The state budget numbers, the state audits, the reports and memos, from tax collections to lists of state works of art, are all whirling around in cyberspace.

It is a galaxy of interconnected hyperlinks existing in state-maintained Web servers.

What happens on Monday when at noon the governor of Hawaii is Neil Abercrombie?

Susan Shaner is the state archivist and she spends much of her time worrying about just that.

Where do old government Web pages go when the administration changes? What Web pages are being kept? What about the governor’s e-mail?

If it’s a state record, it must be preserved, according to state law.

"We think in terms of forever, so with electronic information keeping it forever is very difficult. You have to migrate to whatever is the new system," Shaner reports.

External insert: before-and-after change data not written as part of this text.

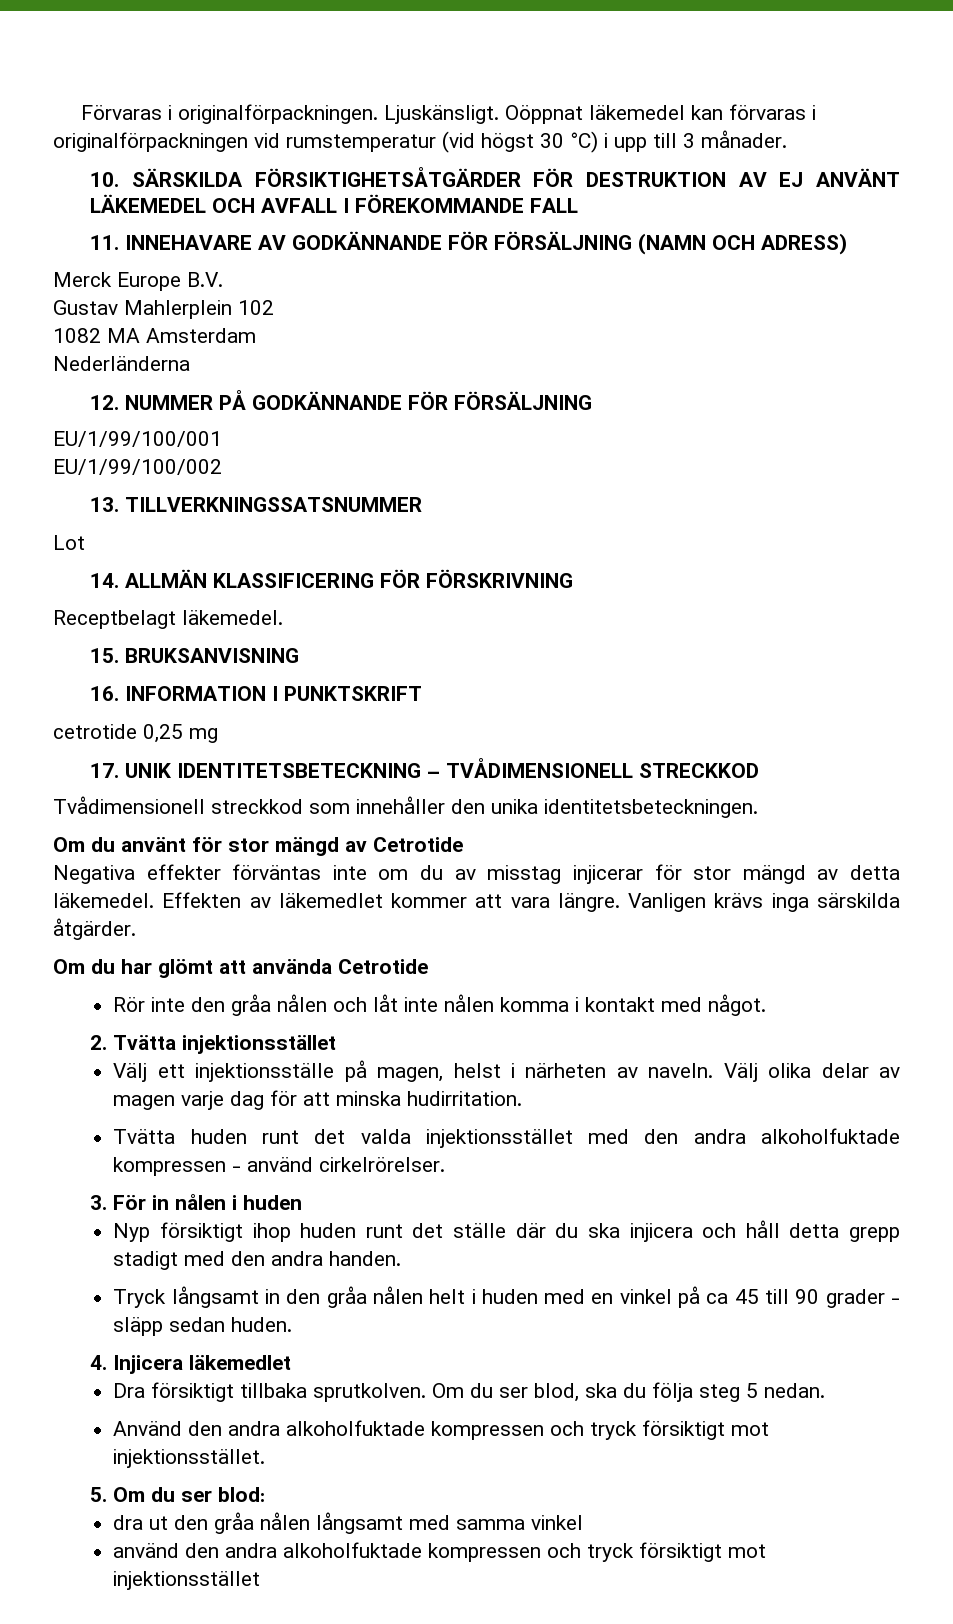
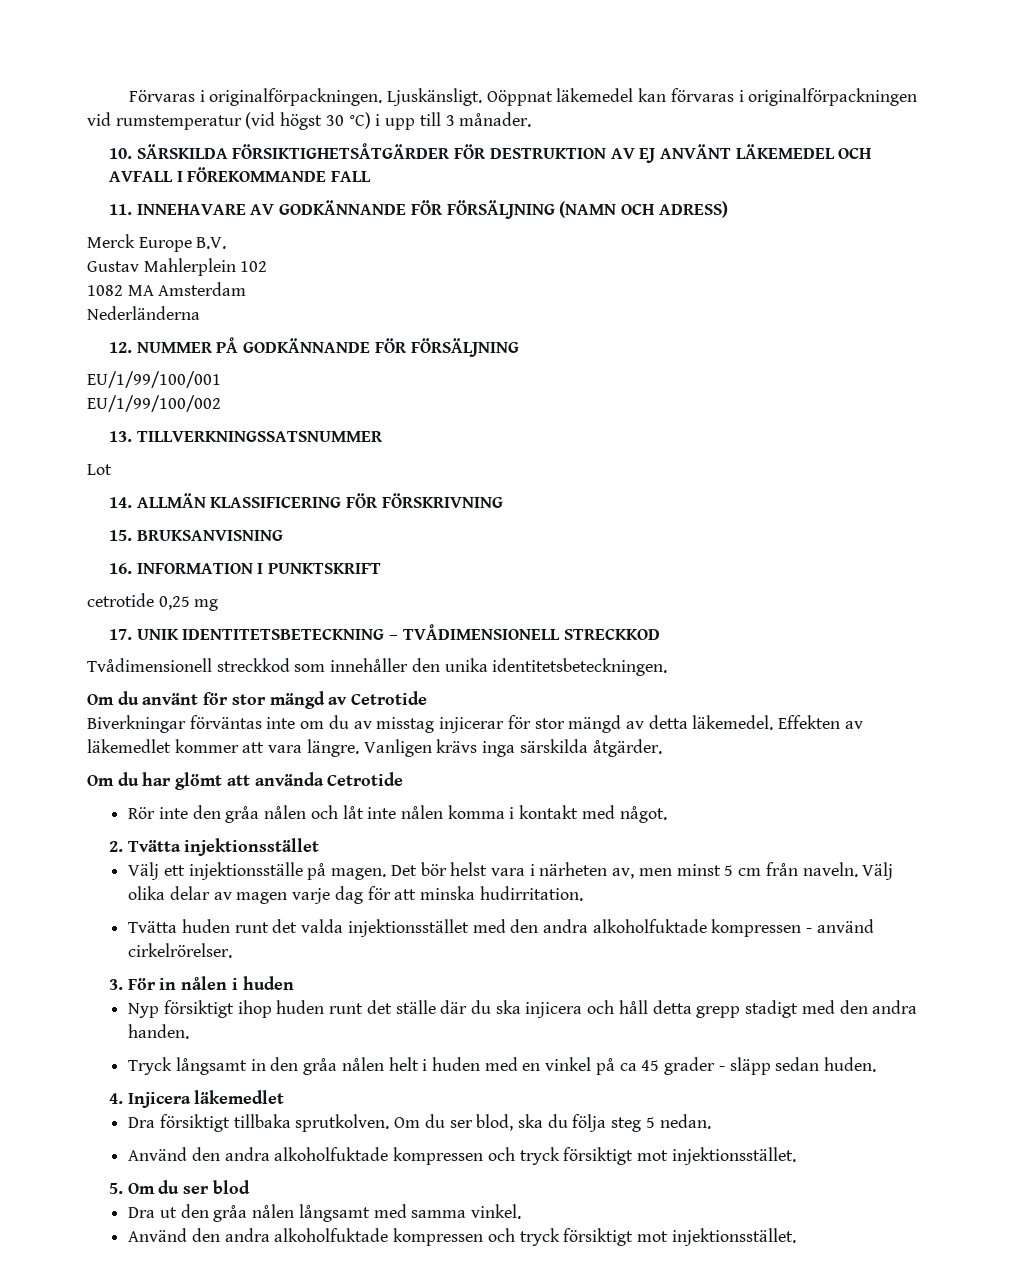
[53,610,283,629] // Receptbelagt läkemedel. -> (503, 500) none
[53,864,221,884] Negativa effekter -> [87,715,186,733] Biverkningar
[377,1063,638,1082] magen, helst i närheten av -> [331,862,798,880] magen. Det bör helst vara i närheten av, men minst 5 cm från
[765,1289,820,1304] till 90 -> (660, 1065) none
[218,1487,266,1502] [113,1515,144,1530] blod: // dra -> [212,1180,250,1194] [128,1207,156,1218] blod // Dra
[531,1515,584,1530] [113,1542,767,1562] [113,1571,261,1590] vinkel // använd den andra alkoholfuktade kompressen och tryck försiktigt mot injektionsstället -> [470,1204,521,1219] [128,1228,796,1246] vinkel. // Använd den andra alkoholfuktade kompressen och tryck försiktigt mot injektionsstället.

Just sticking everything on a hard drive and tucking it into a file cabinet won’t work. Fifty years from now no one may even remember file cabinets and we certainly won’t have hard drives. To an archivist thinking about preservation, 50 years from now is just another page on a calendar stretching out forever.

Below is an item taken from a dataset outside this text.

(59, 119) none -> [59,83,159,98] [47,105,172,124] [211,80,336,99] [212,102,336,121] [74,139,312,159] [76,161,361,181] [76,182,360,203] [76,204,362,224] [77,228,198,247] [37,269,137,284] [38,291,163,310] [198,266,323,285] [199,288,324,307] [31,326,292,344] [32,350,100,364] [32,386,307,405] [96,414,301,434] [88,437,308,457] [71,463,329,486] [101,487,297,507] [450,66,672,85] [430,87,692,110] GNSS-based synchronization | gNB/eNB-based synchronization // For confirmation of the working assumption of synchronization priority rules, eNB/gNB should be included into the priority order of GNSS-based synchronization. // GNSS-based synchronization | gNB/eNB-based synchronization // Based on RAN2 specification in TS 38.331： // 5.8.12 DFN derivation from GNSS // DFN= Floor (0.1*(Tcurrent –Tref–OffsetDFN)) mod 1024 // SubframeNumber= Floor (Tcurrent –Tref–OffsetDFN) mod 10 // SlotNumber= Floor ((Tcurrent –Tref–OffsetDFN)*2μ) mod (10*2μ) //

"For the time being we are trying to borrow space from other agencies to set up digital archives; we are trying to get all the records," Shaner says.

The real problem is that all the state Web pages are linked together, so that one Web page will send you off to another page in another part of the Web. It is sort of like reading this column and then being told that the conclusion of it is in Midweek. But, for the Web, it is much more complicated.

"You have links everywhere. Not only do we have to save the records, we have to save the links," said Shaner, who didn’t disagree when this reporter suggested that just trying to think about that made his head hurt.

Shaner and crew won a grant to study the problem and are supposed to have some answers next month. The National Historical Publications and Records Commission study will give Hawaii both a blueprint on how to start preserving data and also estimates on what it would cost to implement.

Already the state archives have posted 250,000 records on the state archive Web page (hawaii.gov/dags/archives) and have another 250,000 awaiting tagging so they can be easily searched.

Happily, Shaner is not leaving with the administration change, although she could retire.

"I set this system up and I want to see it through," she said.

For the record, Abercrombie’s spokeswoman reports that they are preparing new Web pages. As for Lingle, Shaner said the governor’s office is helping by printing out all her e-mail.